Data extracts ▸
******

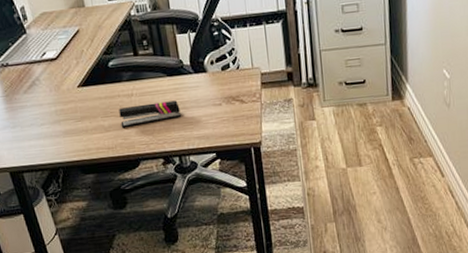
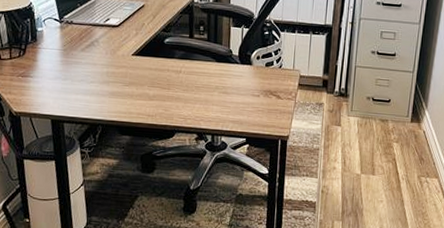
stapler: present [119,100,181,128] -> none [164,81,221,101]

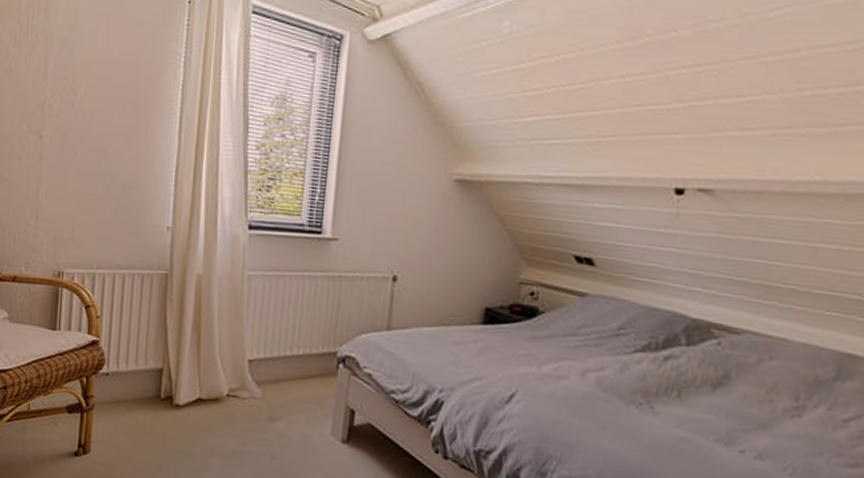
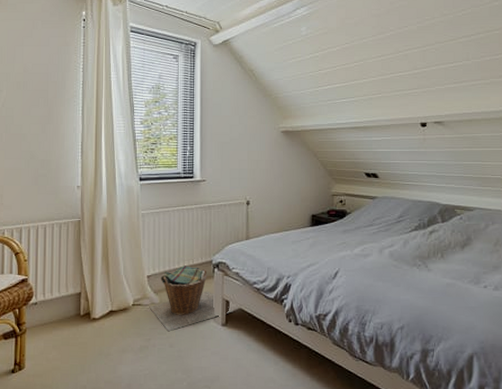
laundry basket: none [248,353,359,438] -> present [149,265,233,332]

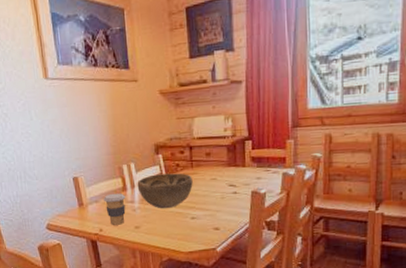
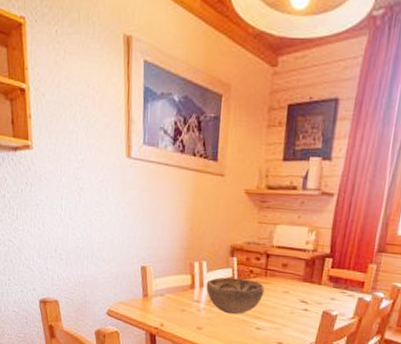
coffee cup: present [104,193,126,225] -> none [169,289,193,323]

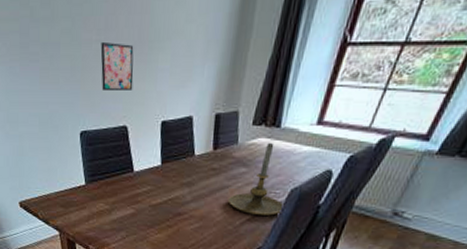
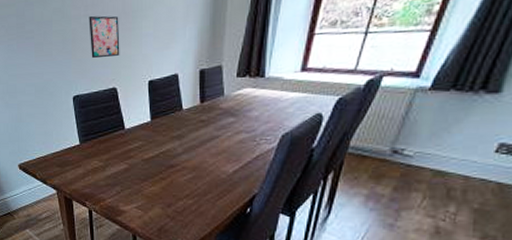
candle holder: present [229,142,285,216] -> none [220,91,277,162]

******

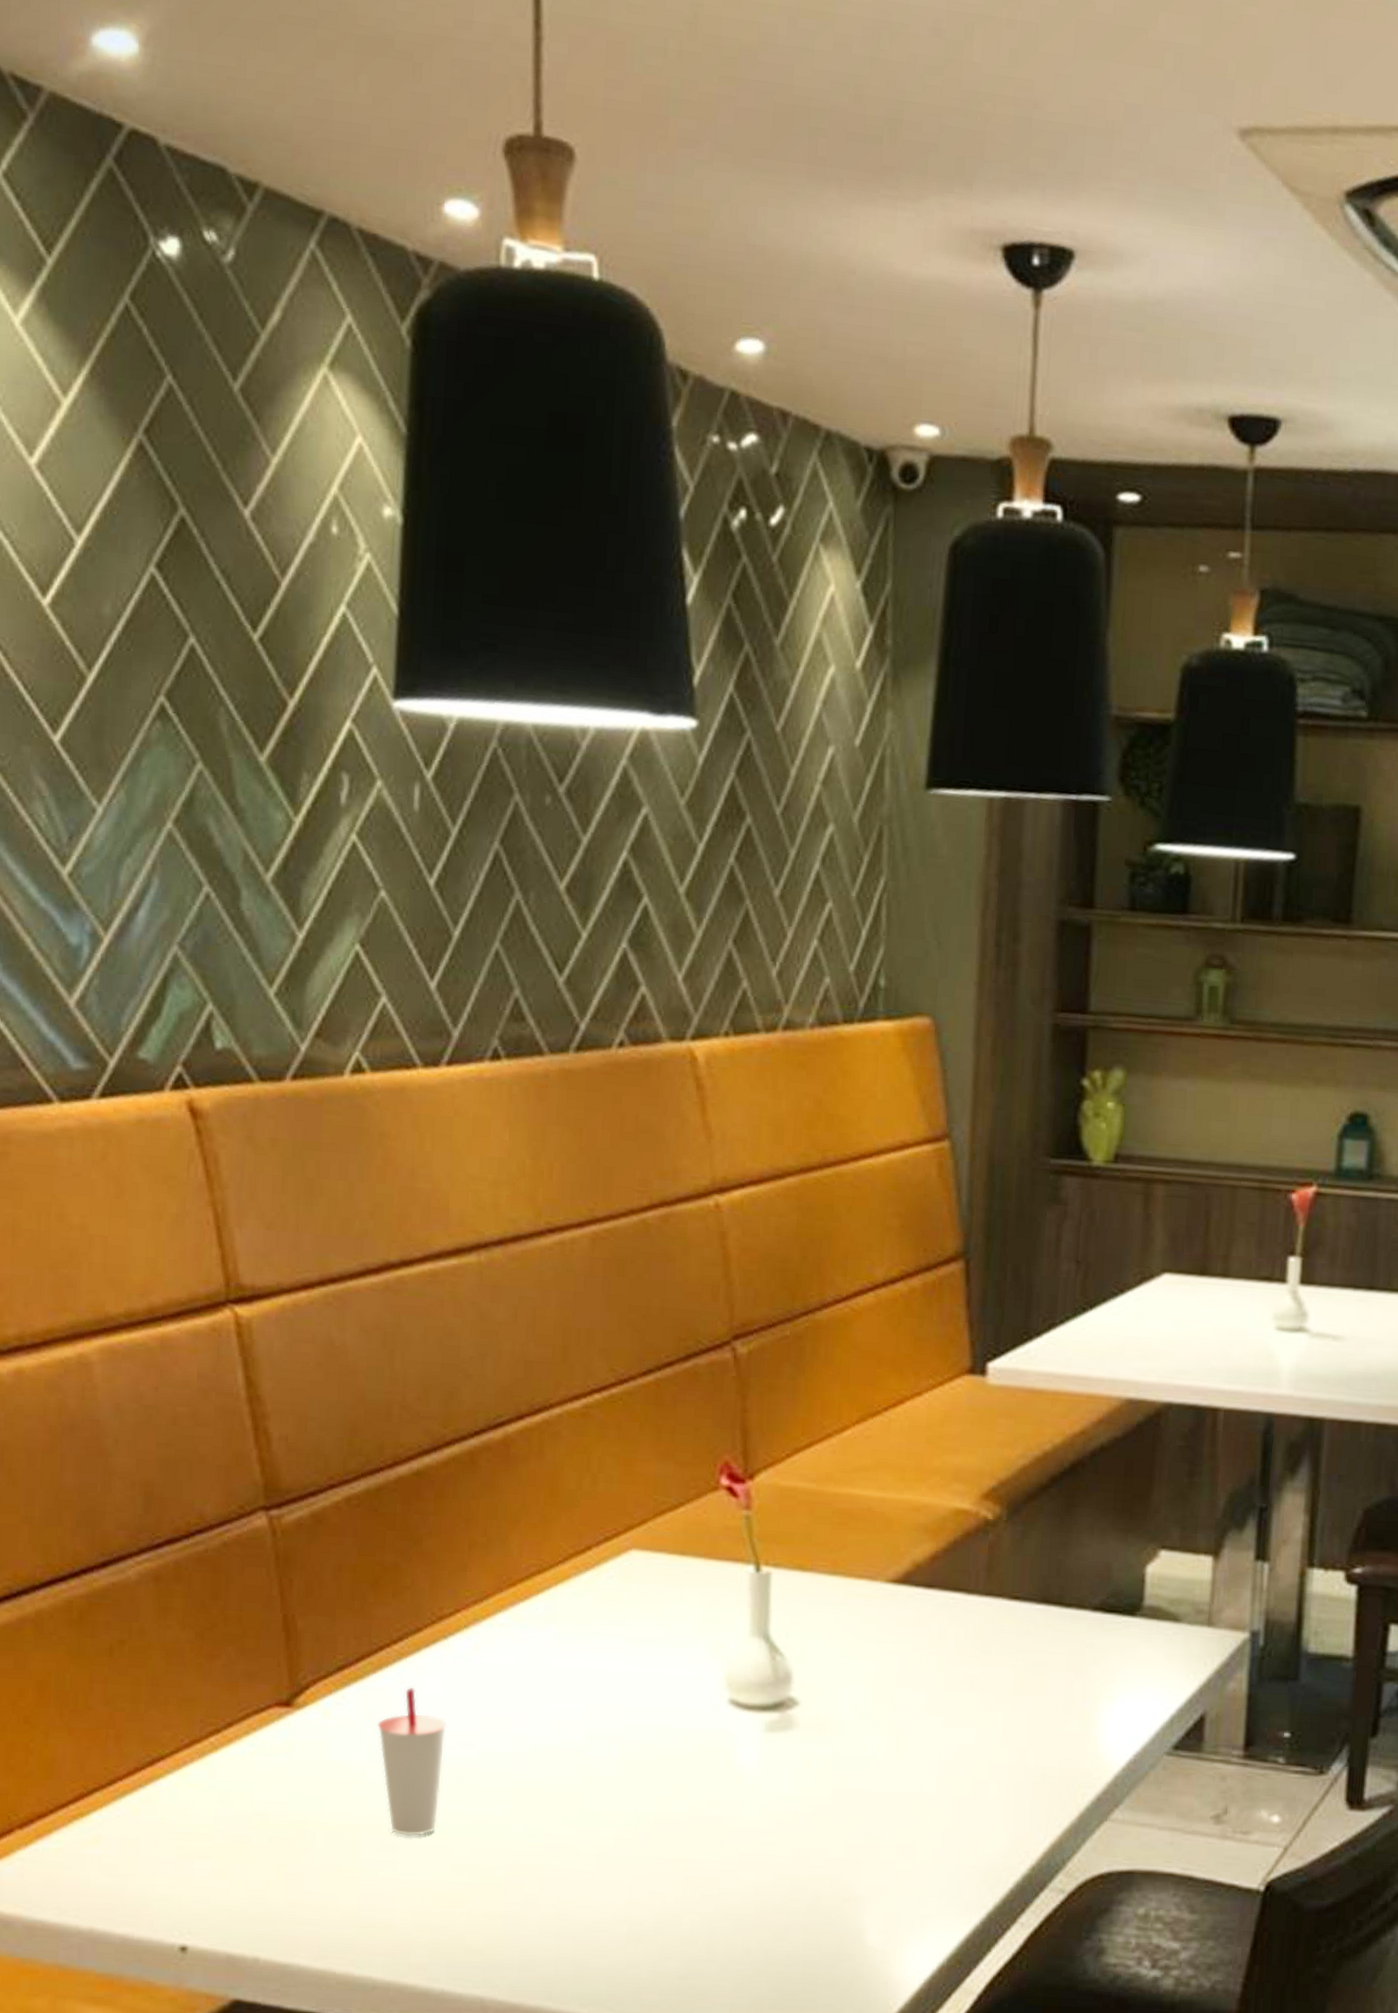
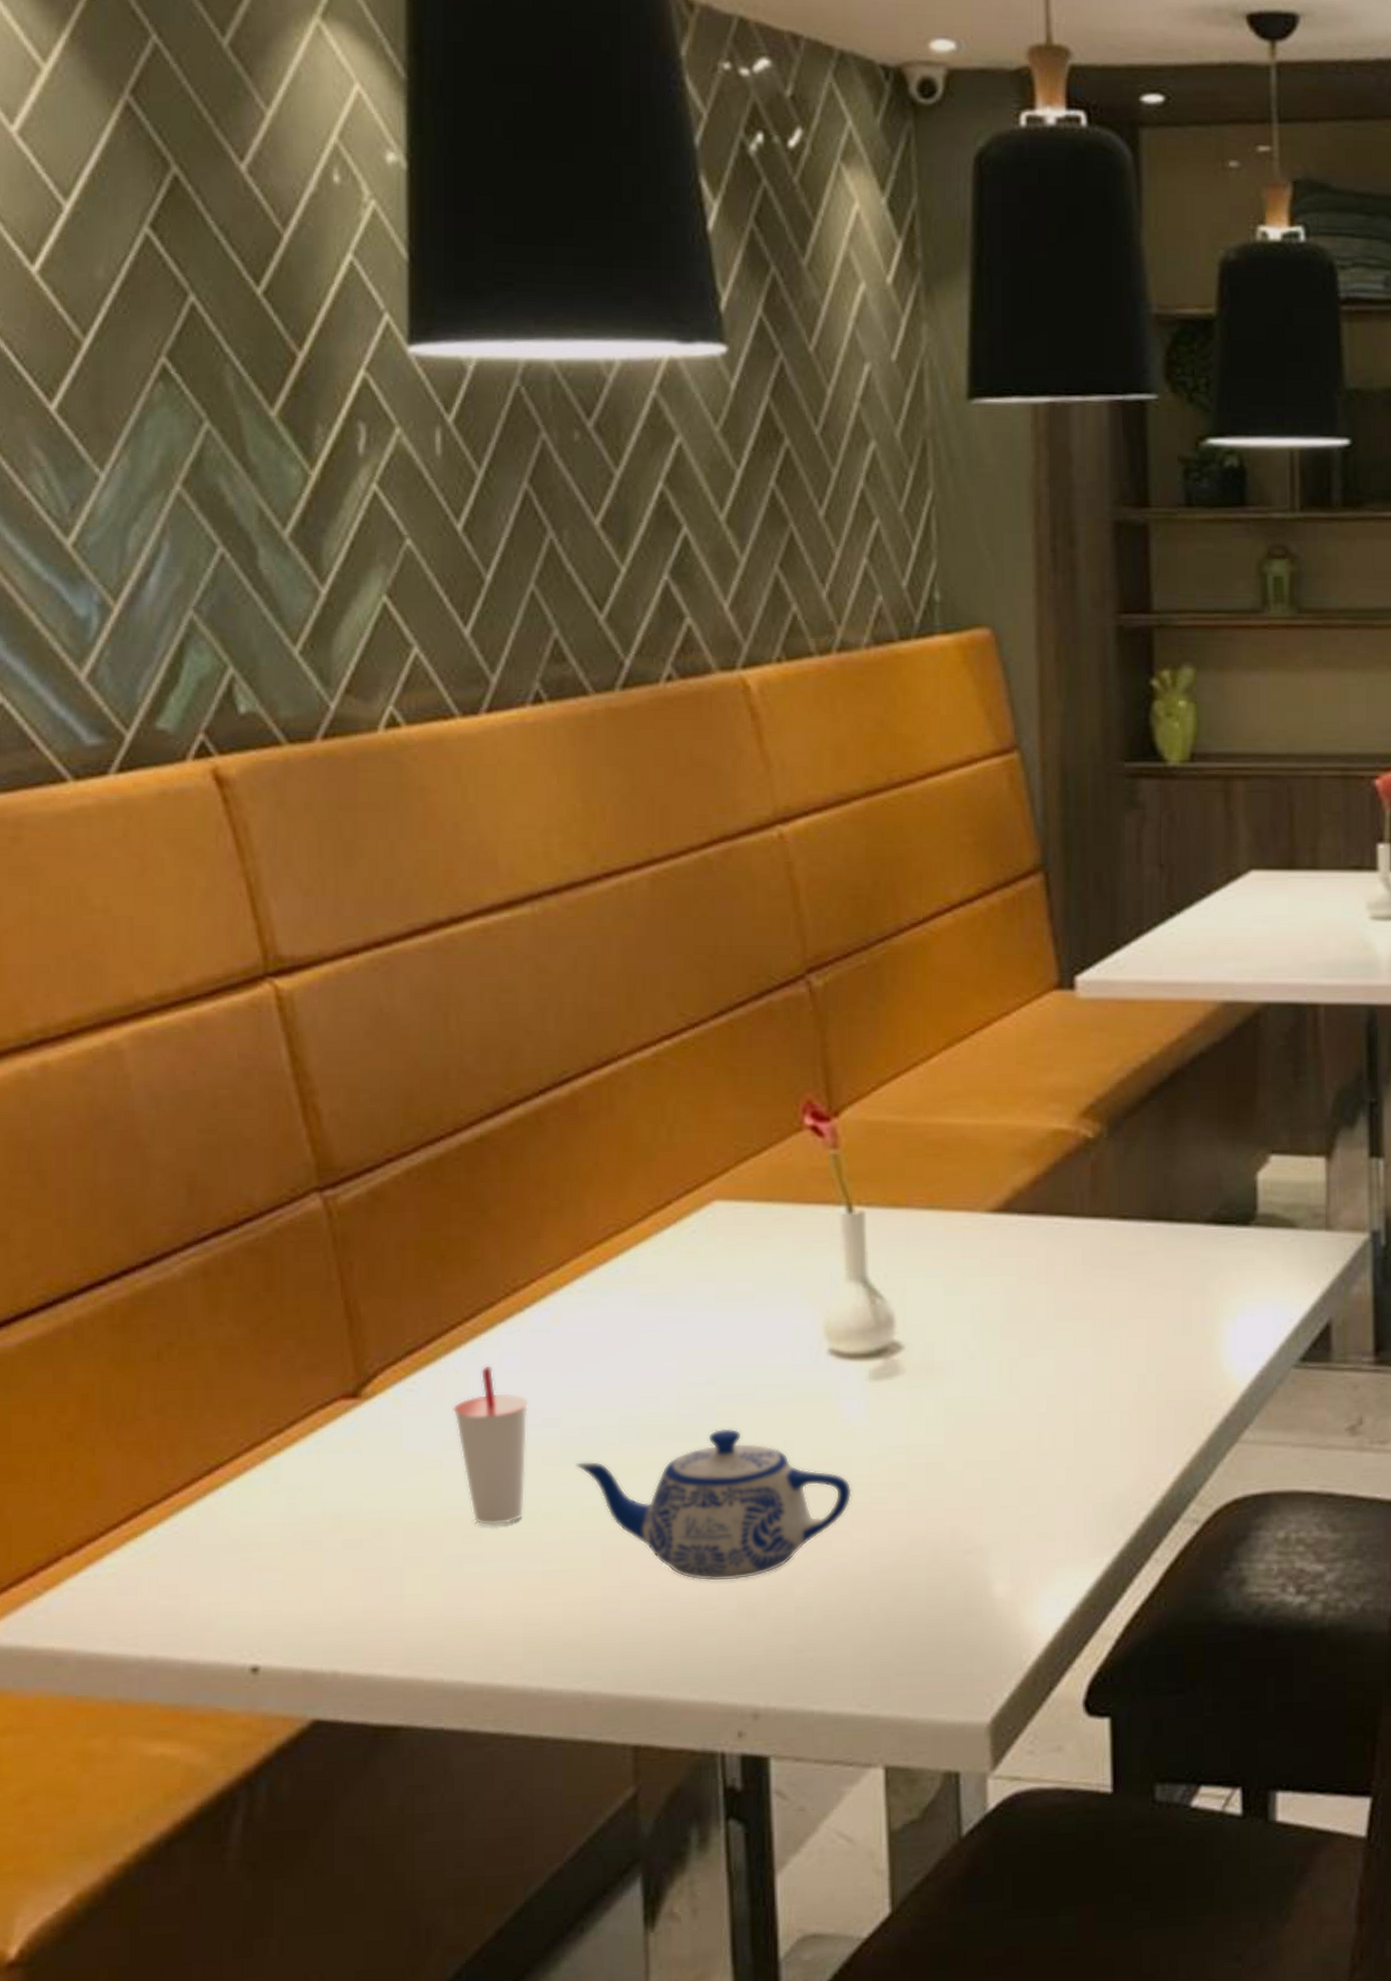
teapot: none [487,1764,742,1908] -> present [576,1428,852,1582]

******

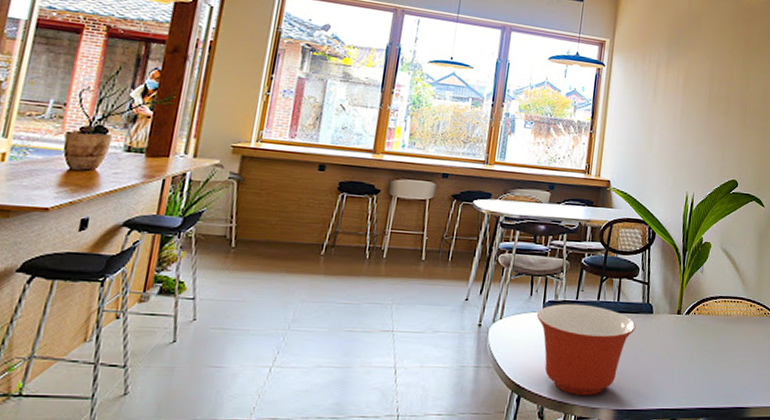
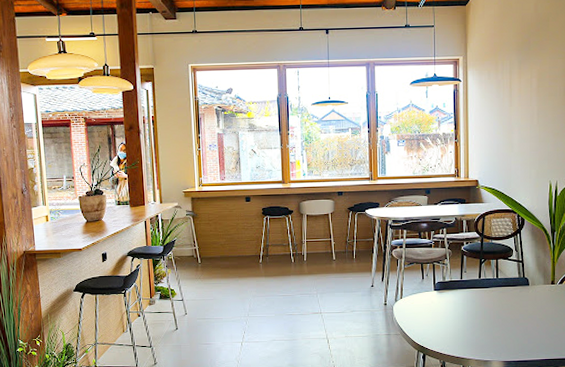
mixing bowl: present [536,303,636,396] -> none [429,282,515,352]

******

Exercise objective ▸ Your copy should hold only the lines above from the one containing "stapler: present [119,100,181,128]" through the one containing "candle holder: present", exactly as written and free of pictures.

Task solution ▸
stapler: present [119,100,181,128] -> none [164,81,221,101]

laundry basket: none [248,353,359,438] -> present [149,265,233,332]

coffee cup: present [104,193,126,225] -> none [169,289,193,323]

candle holder: present [229,142,285,216] -> none [220,91,277,162]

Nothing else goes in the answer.